662MO - Phase I/IIa study of concomitant radiotherapy with olaparib and temozolomide (TMZ) in unresectable high-grade gliomas patients (pts): Results from the phase IIa (OLA-TMZ-RTE-01)
Background
The Stupp protocol (Intensity modulated radiotherapy (IMRT) + TMZ) remains the mainstay first-line treatment of glioblastoma (GBM) after extended surgery. PARPi may enhance its efficacy. We conducted a phase 1/2a trial to assess safety and efficacy of olaparib in concomitant with the Stupp protocol as a first-line treatment in unresectable GBM pts: the phase 1 (30 pts) concluded the recommended phase II dose (RP2D) of olaparib was 100 mg Q12H Day (D) 1-3. We report results of the phase 2a.
Methods
Two treatment periods were considered. The radiotherapy period (RT) occurs after surgery: pts received IMRT (60 Gy/30 fr/6 wks), oral TMZ (75 mg/m2) during IMRT, and oral olaparib (RP2D) until 4 wks after IMRT end. For the maintenance period (MT) from 4 wks after IMRT, pts received TMZ (150 mg/m2, D 1-5 every 28 days, 6 cycles) plus olaparib (RP2D) up to disease progression or unacceptable toxicity.
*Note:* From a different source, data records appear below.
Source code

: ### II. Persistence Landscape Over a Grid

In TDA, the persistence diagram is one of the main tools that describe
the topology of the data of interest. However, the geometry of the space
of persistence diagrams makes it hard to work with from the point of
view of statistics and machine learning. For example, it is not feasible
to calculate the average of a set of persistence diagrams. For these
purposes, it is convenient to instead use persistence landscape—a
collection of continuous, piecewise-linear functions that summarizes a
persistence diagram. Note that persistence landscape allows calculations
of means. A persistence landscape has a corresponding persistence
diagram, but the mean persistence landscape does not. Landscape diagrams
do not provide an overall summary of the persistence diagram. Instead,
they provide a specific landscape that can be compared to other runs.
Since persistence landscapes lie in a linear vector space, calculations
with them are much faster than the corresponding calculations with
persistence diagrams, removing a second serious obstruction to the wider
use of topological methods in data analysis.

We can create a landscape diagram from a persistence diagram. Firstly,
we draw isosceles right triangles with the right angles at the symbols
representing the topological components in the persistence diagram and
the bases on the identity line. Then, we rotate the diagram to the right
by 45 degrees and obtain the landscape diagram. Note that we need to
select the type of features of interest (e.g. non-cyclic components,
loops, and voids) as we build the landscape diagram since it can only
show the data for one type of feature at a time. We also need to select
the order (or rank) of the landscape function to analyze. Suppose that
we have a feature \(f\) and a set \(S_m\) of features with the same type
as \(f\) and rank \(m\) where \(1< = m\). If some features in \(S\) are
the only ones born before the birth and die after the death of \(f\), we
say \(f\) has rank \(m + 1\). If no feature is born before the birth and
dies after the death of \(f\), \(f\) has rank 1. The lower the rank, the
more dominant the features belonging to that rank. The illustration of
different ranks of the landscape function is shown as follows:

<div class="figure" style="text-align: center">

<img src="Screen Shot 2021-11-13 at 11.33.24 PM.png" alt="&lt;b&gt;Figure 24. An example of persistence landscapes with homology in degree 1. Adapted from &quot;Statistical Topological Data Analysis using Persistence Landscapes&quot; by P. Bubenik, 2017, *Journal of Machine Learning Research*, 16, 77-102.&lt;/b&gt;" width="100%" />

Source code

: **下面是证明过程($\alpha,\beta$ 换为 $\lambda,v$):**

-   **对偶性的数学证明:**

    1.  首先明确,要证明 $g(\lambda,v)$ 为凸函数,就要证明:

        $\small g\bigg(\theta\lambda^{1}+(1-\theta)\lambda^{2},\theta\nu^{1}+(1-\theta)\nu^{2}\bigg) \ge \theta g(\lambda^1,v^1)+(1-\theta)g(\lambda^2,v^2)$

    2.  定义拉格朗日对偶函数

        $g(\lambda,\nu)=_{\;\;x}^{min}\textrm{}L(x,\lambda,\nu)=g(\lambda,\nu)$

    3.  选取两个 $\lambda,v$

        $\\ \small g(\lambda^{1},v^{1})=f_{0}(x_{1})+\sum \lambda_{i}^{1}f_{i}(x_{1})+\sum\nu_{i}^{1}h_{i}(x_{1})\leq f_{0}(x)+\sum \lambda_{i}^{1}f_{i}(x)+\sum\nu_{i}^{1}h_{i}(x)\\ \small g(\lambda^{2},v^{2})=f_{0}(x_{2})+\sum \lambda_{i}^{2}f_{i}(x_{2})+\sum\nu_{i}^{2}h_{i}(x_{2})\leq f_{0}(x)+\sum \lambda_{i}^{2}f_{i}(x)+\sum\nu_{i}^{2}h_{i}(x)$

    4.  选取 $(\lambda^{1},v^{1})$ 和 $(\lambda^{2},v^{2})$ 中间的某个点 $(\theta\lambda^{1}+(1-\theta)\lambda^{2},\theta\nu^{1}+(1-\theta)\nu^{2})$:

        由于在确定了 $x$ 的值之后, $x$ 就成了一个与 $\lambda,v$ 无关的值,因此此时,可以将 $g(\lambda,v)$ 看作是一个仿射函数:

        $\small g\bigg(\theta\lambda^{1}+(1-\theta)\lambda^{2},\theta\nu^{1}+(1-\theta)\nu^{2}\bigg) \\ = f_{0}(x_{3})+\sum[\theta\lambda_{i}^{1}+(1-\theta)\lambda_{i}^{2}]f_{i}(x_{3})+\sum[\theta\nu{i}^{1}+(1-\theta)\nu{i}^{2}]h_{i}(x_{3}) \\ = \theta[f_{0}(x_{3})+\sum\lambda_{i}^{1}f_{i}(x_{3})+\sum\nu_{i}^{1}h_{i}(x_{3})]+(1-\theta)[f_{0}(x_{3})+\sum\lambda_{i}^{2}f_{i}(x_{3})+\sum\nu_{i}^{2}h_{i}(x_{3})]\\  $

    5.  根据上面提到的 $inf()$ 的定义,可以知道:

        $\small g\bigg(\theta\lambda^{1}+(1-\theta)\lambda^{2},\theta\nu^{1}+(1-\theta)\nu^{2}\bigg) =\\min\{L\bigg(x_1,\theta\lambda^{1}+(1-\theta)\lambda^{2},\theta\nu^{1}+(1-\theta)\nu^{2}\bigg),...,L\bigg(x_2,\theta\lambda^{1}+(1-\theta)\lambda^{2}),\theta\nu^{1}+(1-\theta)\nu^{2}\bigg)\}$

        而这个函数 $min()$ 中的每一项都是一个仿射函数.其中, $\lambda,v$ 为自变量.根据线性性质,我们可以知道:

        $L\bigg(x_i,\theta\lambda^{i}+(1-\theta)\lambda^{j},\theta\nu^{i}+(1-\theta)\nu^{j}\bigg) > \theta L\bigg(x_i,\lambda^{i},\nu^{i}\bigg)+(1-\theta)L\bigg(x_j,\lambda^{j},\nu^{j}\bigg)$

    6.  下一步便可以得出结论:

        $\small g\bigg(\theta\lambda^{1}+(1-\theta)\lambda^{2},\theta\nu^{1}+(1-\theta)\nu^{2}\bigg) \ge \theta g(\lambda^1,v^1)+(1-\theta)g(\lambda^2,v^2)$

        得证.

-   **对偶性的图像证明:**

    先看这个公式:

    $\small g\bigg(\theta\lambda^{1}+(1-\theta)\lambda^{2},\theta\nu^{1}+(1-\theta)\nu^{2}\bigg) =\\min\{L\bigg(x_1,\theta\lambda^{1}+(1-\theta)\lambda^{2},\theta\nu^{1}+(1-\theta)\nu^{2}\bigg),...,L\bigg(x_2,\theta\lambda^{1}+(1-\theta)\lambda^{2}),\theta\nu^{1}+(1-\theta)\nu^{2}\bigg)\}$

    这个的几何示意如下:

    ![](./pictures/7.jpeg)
Using a two-step Case and Morgan design, 55 assessable pts (37 in interim analysis) were required to assess the 12-month (mo) overall survival (OS) rate expected to be higher than 57%.
Results
From 2020 to 2024, 68 pts were enrolled and treated in the phase 2a: 41 (60%) men, median age 59 yrs [range 20-70], 66 pts (97%) had GBM and 2 (3%) anaplastic astrocytoma. Biopsy-only was performed for 27 pts (40%). ECOG PS 0 for 34 pts (51%), 1 for 28 pts (42%) and 2 for 5 (7%). 12 pts (18%) stopped the study before MT, including 3 for toxicity. Among the 56 pts who began the MT, 9 stopped the treatment for toxicity. 16 pts remain on treatment. Interim analysis conducted in 41 pts, with 7.6 mo median follow-up, led to pursue the study: 12-mo OS rate of 72.9% [95%CI: 56.7-93.9]. To date (9.5 mo median follow-up), 30 deaths (43%) occurred. Median OS was 17.2 mo and 12-mo OS rate of 67.3% [95%CI: 35.7-66.5]. Required assessable pts for final analysis is expected to July 2025. Grade ≥ 3 hematological toxicities of interest were observed for 15 pts. One toxic death was noted (febrile aplasia).
Conclusions
Intermittent olaparib combined with the Stupp protocol is promising to improve survival of poor prognosis unresectable GBM pts, with a safety profile quite similar to that of the standard radiochemotherapy.